If you're seeing shifts in how your dog is acting and you've been putting off a vet visit, that combination is worth taking seriously.
What You Can Do Without Waiting for a Vet
None of this is an argument against professional care. But since owners are clearly making cost-based decisions right now, it's worth thinking about what good at-home monitoring actually looks like.
Track changes over time, not just snapshots
The issue with most owner observation is that it's reactive. You notice something alarming and try to remember when it started. Keeping a simple log, even informal notes on your phone, of how your dog is moving, eating, sleeping, and behaving gives you something concrete to bring to a vet when you do go. It also helps you spot gradual changes you'd otherwise miss.
This is where something like Tailo becomes genuinely useful. The video-based behaviour tracking means you're not relying on memory when a vet asks "when did this start?" You have footage. You have a timeline. That changes the quality of the conversation.
Learn your dog's baseline
You can't recognise abnormal without knowing normal. How much water does your dog usually drink? What does their usual gait look like on a walk? How long do they typically sleep? Most owners have a vague sense of this but couldn't give you specifics. Specifics are what help you catch something early.
Don't skip the basics thinking it's fine
Weight checks at home cost nothing. Run your hands along your dog's spine and ribs monthly. Check their teeth, their ears, their eyes. None of this replaces a vet, but it keeps you calibrated to what your dog's body actually feels and looks like, so changes register.
The Tension Here
There's something uncomfortable in the Zoetis story that doesn't get resolved neatly. The pet industry as a whole hit $158 billion in 2025, according to the American Pet Products Association's May 11th report. Fresh pet food is posting double-digit growth. Owners are spending more on their dogs than ever in some categories.
But vet visits are down.
So money is going into premium kibble and refrigerated food, and less of it is going into the clinical care that would actually catch a developing health problem. I don't think that's cynical or stupid of owners, it's a consequence of vet costs being opaque and scary and fresh food feeling like an active, controllable thing you're doing to help your dog. But the tradeoff is real.

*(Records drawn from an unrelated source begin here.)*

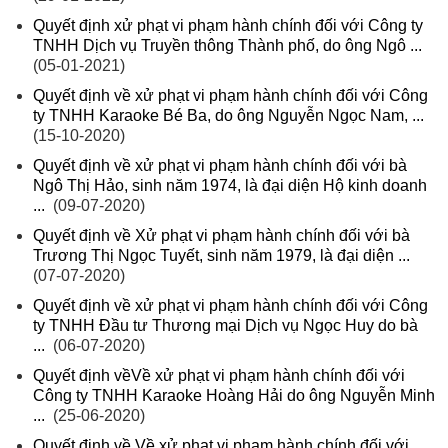
Quyết định xử phạt vi phạm hành chính đối với Công ty
TNHH Dịch vụ Truyền thông Thành phố, do ông Ngô ...
(05-01-2021)
Quyết định về xử phạt vi phạm hành chính đối với Công
ty TNHH Karaoke Bé Ba, do ông Nguyễn Ngọc Nam, ...
(15-10-2020)
Quyết định về xử phạt vi phạm hành chính đối với bà
Ngô Thị Hảo, sinh năm 1974, là đại diện Hộ kinh doanh
...
(09-07-2020)
Quyết định về Xử phạt vi phạm hành chính đối với bà
Trương Thị Ngọc Tuyết, sinh năm 1979, là đại diện ...
(07-07-2020)
Quyết định về xử phạt vi phạm hành chính đối với Công
ty TNHH Đầu tư Thương mại Dịch vụ Ngọc Huy do bà
...
(06-07-2020)
Quyết định vềVề xử phạt vi phạm hành chính đối với
Công ty TNHH Karaoke Hoàng Hải do ông Nguyễn Minh
...
(25-06-2020)
Quyết định về Về xử phạt vi phạm hành chính đối với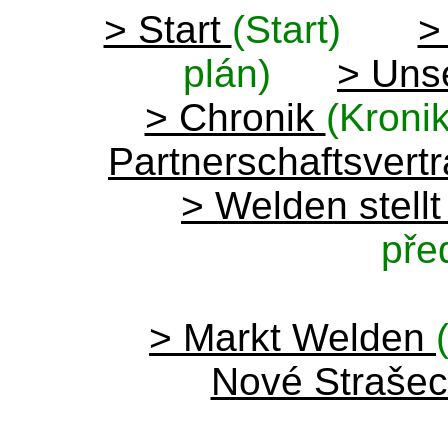
> Start
(Start)
>
plán)
> Uns
> Chronik
(Kroni
Partnerschaftsvert
> Welden stellt
pře
> Markt Welden
Nové Straše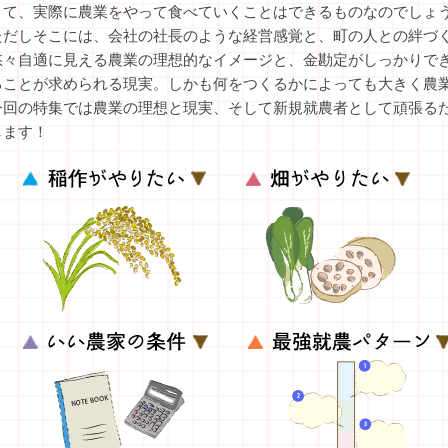
さて、実際に農業をやって食べていくことはできるものなのでしょ
ただしそこには、会社の社長のような経営感覚と、町の人との絆づ
悠々自適に見える農業の理想的なイメージと、金勘定がしっかりで
ることが求められる現実。しかも何をつくるかによっても大きく農
今回の特集では農業の理想と現実、そして新規就農者として頑張る
します！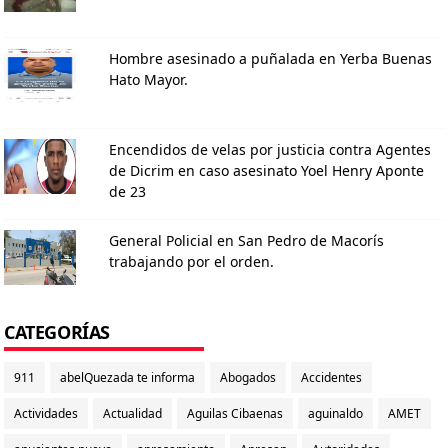
Hombre asesinado a puñalada en Yerba Buenas
Hato Mayor.
Encendidos de velas por justicia contra Agentes
de Dicrim en caso asesinato Yoel Henry Aponte
de 23
General Policial en San Pedro de Macorís
trabajando por el orden.
CATEGORÍAS
911
abelQuezada te informa
Abogados
Accidentes
Actividades
Actualidad
Aguilas Cibaenas
aguinaldo
AMET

A beautiful diet won't catch a tumour. Attentiveness at home won't replace a blood panel. At some point, if costs genuinely are the barrier, it's worth asking your vet about payment plans or looking at whether a veterinary school clinic in your area offers lower-cost appointments. Most owners don't know those options exist.
The Zoetis numbers suggest a lot of dogs are going to have problems caught later than they should be this year. That's not inevitable for your dog specifically, but it requires being more deliberate about observation than most of us usually are.